たとえば9月30日に退職して10月1日に入社する場合は、転職先が10月1日から雇用保険の資格取得手続きを行います。

雇用保険の転職手続きで会社に確認すること

有給休暇を消化して転職する場合は、「前職の雇用保険はいつ資格喪失になる?」「転職先ではいつ資格取得の手続きをする?」「退職日と有給休暇の最終日、入社日はどう整理すればいい?」と迷うことがあります。

ここでは、前職と転職先に確認する内容と、退職日・有給休暇の最終日・入社日を整理する方法について順に説明します。

 前職に雇用保険の資格喪失手続きの時期を確認する

前職には、退職日と雇用保険の資格喪失手続きを行う時期を確認します。

たとえば9月30日が退職日なら資格喪失日は10月1日となるため、会社がいつ手続きを行う予定なのか確認しておくと安心です。

転職先に雇用保険の資格取得手続きを確認する

転職先には、入社日と雇用保険の資格取得日を確認します。

入社日と資格取得日が異なる場合は、いつから雇用保険へ加入する扱いになるのか、転職先の担当者へ確認しておきましょう。

退職日・有給休暇の最終日・入社日を確認する

前職の退職日、有給休暇の最終日、転職先の入社日は、それぞれ日付を確認しておきましょう。
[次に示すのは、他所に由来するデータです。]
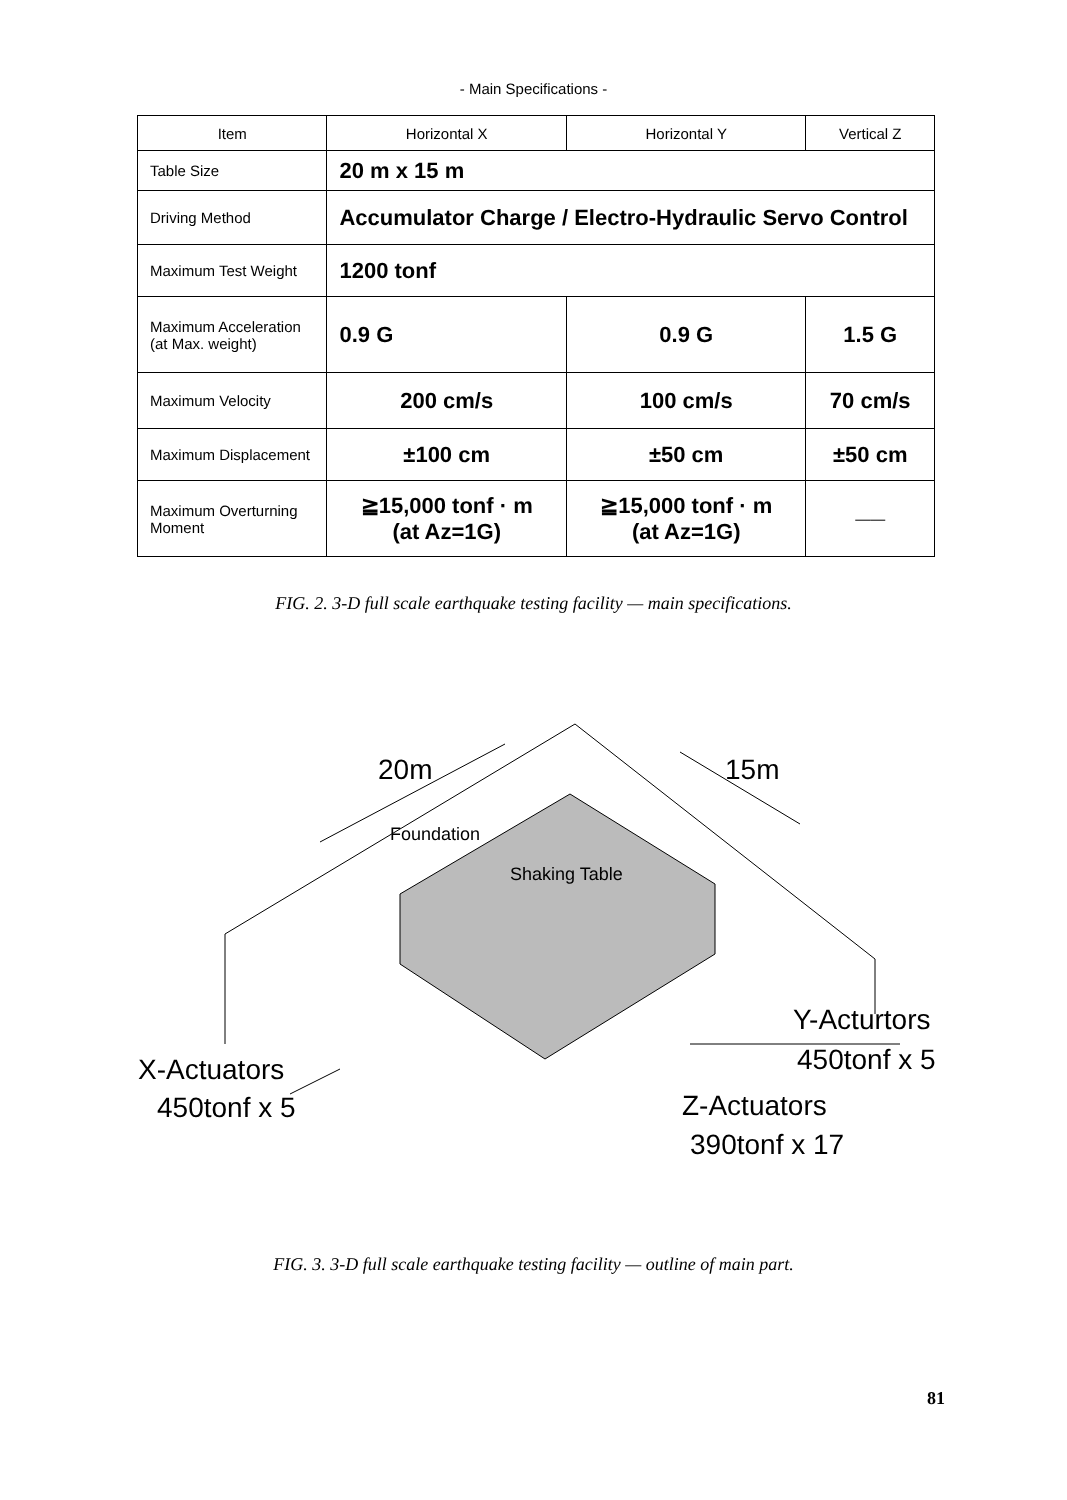- Main Specifications -
| Item | Horizontal X | Horizontal Y | Vertical Z |
| --- | --- | --- | --- |
| Table Size | 20 m x 15 m | | |
| Driving Method | Accumulator Charge / Electro-Hydraulic Servo Control | | |
| Maximum Test Weight | 1200 tonf | | |
| Maximum Acceleration (at Max. weight) | 0.9 G | 0.9 G | 1.5 G |
| Maximum Velocity | 200 cm/s | 100 cm/s | 70 cm/s |
| Maximum Displacement | ±100 cm | ±50 cm | ±50 cm |
| Maximum Overturning Moment | ≧15,000 tonf · m (at Az=1G) | ≧15,000 tonf · m (at Az=1G) | —— |
FIG. 2. 3-D full scale earthquake testing facility — main specifications.
20m 15m
Foundation
Shaking Table
Y-Acturtors
450tonf x 5
X-Actuators
450tonf x 5 Z-Actuators
390tonf x 17
FIG. 3. 3-D full scale earthquake testing facility — outline of main part.
81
転職先の入社日が前職の退職日より前になる場合は、3つの日付を両社へ伝え、雇用保険の資格喪失日と資格取得日を確認しながら手続きを進めます。

退職日と転職先の入社日の間が1日でも空く場合は、健康保険や年金の手続きが必要になることがあります。詳しくはこちらの記事で確認できます。
▶退職日と入社日の間が1日空くとどうなる?社会保険や健康保険・年金の手続きを解説

まとめ

有給休暇を消化している間も、退職日までは前職との雇用関係が続きます。

そのため、退職前に転職先で働き始める場合は、前職と転職先で雇用保険の手続きが重ならないよう注意が必要です。

まずは、前職の退職日、有給休暇の最終日、転職先の入社日を整理してみましょう。

在籍期間が重なる場合は自己判断で進めず、それぞれの会社へ日付を伝え、資格喪失日と資格取得日を確認しておくと安心して転職の手続きを進められます。